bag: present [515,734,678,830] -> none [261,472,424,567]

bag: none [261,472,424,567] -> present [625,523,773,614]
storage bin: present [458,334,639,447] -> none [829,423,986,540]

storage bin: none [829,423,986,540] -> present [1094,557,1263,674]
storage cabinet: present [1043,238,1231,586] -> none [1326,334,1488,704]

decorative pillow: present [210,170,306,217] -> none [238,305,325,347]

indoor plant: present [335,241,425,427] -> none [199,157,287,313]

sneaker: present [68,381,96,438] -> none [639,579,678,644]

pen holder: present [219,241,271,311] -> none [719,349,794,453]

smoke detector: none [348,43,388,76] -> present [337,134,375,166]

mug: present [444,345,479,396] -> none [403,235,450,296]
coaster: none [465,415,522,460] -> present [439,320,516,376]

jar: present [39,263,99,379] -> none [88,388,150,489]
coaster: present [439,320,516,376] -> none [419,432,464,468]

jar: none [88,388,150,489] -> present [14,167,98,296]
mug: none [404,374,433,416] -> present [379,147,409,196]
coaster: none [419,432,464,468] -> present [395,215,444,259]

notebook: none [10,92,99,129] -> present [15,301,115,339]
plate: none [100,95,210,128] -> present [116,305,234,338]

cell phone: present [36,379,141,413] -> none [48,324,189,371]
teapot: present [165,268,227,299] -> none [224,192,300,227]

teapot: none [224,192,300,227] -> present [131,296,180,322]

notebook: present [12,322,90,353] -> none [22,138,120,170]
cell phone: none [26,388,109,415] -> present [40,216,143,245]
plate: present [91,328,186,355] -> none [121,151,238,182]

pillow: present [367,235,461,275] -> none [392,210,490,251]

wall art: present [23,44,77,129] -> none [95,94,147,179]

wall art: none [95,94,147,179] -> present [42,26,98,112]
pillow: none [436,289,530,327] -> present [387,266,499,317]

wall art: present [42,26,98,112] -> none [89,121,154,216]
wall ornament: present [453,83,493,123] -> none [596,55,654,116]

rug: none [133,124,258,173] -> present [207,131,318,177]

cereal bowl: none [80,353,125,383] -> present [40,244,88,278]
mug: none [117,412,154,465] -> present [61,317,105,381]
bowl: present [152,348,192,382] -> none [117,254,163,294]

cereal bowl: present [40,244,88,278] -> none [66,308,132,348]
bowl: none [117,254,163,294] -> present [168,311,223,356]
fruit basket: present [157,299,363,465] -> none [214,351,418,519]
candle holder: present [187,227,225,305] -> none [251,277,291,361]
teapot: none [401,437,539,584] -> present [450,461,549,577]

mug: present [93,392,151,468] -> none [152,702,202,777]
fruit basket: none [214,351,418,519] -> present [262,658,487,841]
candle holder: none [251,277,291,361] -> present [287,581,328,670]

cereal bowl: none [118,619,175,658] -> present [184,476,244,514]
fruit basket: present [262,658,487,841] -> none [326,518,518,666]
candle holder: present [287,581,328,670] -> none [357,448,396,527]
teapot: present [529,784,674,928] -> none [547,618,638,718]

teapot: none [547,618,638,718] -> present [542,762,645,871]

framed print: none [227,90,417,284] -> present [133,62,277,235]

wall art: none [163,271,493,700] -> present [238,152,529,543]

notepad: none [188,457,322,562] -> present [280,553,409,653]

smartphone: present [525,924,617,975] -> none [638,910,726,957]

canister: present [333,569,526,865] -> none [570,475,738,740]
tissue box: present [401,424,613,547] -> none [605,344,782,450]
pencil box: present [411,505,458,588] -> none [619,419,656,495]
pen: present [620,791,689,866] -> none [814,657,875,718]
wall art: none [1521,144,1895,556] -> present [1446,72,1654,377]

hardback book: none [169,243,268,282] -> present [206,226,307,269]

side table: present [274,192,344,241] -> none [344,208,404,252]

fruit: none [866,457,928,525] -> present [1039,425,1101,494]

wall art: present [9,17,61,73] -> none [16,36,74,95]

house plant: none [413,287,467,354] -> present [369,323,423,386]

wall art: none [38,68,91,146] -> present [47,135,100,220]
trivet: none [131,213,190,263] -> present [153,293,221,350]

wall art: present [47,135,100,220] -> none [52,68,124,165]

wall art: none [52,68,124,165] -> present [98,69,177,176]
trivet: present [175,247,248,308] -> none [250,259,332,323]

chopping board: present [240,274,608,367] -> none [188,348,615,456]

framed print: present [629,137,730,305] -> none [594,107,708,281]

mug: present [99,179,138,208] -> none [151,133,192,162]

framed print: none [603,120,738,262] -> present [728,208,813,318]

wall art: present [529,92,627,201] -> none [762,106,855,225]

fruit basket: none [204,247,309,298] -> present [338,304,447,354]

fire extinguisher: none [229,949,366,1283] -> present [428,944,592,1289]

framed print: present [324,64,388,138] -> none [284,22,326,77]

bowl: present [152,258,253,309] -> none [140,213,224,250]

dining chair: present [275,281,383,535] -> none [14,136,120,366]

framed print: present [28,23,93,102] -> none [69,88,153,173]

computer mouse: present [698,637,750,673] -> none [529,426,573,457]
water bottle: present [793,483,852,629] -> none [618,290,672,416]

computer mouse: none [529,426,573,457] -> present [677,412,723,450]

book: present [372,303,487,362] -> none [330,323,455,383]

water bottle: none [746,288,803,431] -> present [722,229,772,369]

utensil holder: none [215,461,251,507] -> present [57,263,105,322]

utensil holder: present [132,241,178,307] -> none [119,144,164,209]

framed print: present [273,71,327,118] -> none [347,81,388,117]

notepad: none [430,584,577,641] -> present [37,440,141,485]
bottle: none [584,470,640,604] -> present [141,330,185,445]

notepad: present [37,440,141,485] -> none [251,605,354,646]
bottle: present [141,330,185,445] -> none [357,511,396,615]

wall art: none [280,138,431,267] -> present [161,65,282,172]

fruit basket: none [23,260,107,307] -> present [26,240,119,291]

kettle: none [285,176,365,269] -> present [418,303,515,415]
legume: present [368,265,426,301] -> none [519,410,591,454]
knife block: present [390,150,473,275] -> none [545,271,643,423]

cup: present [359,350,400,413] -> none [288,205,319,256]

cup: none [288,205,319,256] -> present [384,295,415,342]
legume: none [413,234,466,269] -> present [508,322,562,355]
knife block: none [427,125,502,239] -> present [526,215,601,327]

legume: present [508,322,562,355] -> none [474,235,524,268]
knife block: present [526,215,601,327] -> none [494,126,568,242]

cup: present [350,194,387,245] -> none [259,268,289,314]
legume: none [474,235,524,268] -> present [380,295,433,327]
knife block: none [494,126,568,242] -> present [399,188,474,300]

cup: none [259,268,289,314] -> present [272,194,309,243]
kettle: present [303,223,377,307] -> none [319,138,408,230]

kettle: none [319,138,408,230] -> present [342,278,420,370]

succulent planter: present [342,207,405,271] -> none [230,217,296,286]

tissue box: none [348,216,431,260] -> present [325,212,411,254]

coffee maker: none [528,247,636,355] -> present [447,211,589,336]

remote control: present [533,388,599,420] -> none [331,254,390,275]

# INSTRUCTION:
In the listing above, find the line with "pen holder: present" and the line with "coaster: none [419,432,464,468]". Output those two lines and every line between them, exactly as written.

# SOLUTION FOR THIS PROBLEM:
pen holder: present [219,241,271,311] -> none [719,349,794,453]

smoke detector: none [348,43,388,76] -> present [337,134,375,166]

mug: present [444,345,479,396] -> none [403,235,450,296]
coaster: none [465,415,522,460] -> present [439,320,516,376]

jar: present [39,263,99,379] -> none [88,388,150,489]
coaster: present [439,320,516,376] -> none [419,432,464,468]

jar: none [88,388,150,489] -> present [14,167,98,296]
mug: none [404,374,433,416] -> present [379,147,409,196]
coaster: none [419,432,464,468] -> present [395,215,444,259]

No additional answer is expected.